Life is What You Bake It!
Handed down from generation to generation are special recipes that become family favorites—even though the vagueness of some instructions and ingredient amounts can make it interesting to try and duplicate. Seriously, how much is in a heap, pad, pinch, or tip? Yet, somehow using an old recipe, and winging it a little, makes it that much more impressive when the intended and delicious delight comes out just the way you remembered, or perhaps better.
I especially love coming across the recipe cards with the smudges, stains, and handwritten corrections, showing that they were tweaked and perfected to taste along the way. Treasured recipes from my mother, Nana, Grandma, and mother-in-law, proudly displaying their names at the top of the card, claiming each favorite as their own, or giving credit where due.
While the basics do not change much over time, a recipe that is passed along to the next generation will always require a few new steps, altered measurements, and adjusted temperatures to adapt traditional methods to more modern times.
The process of finding a home also comes with its own inconsistencies that may change what you imagined the process and outcome to be.
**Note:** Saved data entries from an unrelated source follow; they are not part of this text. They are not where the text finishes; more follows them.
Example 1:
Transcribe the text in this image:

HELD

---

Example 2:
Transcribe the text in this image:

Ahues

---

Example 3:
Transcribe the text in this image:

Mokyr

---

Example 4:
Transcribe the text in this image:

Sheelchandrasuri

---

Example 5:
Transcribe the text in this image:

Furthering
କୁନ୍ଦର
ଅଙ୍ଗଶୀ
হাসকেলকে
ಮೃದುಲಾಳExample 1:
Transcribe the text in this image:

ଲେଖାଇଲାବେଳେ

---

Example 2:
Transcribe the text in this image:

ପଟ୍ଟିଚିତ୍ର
If your efforts have not yet been rewarded, try using some old-fashion real estate advice to revitalize your endeavors towards homeownership.
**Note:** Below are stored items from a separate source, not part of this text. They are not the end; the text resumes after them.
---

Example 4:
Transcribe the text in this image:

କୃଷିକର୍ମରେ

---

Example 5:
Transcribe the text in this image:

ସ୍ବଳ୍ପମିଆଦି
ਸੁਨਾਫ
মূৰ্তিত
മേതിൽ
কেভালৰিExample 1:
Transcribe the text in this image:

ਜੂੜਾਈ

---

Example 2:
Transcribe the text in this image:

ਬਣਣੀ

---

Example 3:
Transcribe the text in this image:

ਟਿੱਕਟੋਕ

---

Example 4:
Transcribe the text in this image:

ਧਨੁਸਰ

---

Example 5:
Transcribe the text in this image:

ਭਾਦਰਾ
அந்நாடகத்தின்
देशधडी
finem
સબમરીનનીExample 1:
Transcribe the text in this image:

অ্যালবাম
Certainly, one of the biggest obstacles in our current market is an overall lack of inventory, plus an unprecedented number of buyers who are ready, willing, and able to make their move as soon as another desirable property comes available. Those who are aiming for real estate in the Mt. Washington Valley and vicinity are looking for either primary living or vacationing, so we have double the interest, thus creating an urgency of buyers searching for the Valley’s lifestyle. It’s no wonder there are frustrations experienced by buyers who have lost out, sometimes multiple times, and in bidding wars beyond the listing price.
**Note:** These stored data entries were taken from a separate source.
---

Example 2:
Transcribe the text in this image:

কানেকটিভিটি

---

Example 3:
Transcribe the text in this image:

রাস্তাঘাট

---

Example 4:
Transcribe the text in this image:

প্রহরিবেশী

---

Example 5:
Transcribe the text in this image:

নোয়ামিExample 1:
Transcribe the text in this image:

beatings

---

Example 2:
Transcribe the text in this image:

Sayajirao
In asking “why,” you might find out that being together as a family and having a place for extended family and friends to visit is actually much more important than having that mountain view you had been searching for.
Getting back to real estate basics may allow you to regain some control and find more joy and meaning in the outcome. Often overlooked in the frenzy of searching and competing for a property is to ask yourself: what are the most important things that you want in your next home? Each member of the family (yes, kids too!) should list their wants and circle their top choices. Then take the time to ask each other “why” that specific feature is important, and really listen to hear the reasons behind the desires. Even after the “why” has been answered, dig deeper to find out what it would mean to them if those needs were met. Next, identify any commonalities and talk about ways that your family might be able to tweak some of those ideas to achieve the basics on your new list. You may be surprised to find that what you thought you were looking for in a home is somewhat different with this perspective, which could open up your search parameters to include homes that you had not previously given much thought to.
Often overlooked in the frenzy of searching and competing for a property is to ask yourself: what are the most important things that you want in your next home?
For instance, in asking “why,” you might find out that being together as a family and having a place for extended family and friends to visit is actually much more important than having that mountain view you had been searching for. Maybe being a part of a smaller community with access to a wonderful school system will open the door to crossing town or state borders, and may ultimately be more important than the updated kitchen or that two-car, attached garage you were expecting to find. In other words, what may have been highest on your list of wants, before this exercise, might be replaced by a shorter list of your real needs. With this new outlook, discuss any changes in your search parameters with your local real estate advisor and begin to utilize this clarity to open new doors (quite literally).
Remember that most homes can be changed to create the lifestyle you desire—and there are homes on the market right now, or coming soon, that may have been overlooked because of their age, design, condition, size, or amenities. From personal experience, enhancements and a little extra vision created a new delightful home from a very basic one; a small 1970s ranch became a beautiful two-story colonial with a full, finished basement, farmers and screen porches, patio, mudroom, and a two-car, attached garage.
With this new outlook, discuss any changes in your search parameters with your local real estate advisor and begin to utilize this clarity to open new doors (quite literally).
Tweak some of your expectations, include what your family values most, and add patience and persistence to this winning recipe of finding, creating, moving, and enjoying your new abode.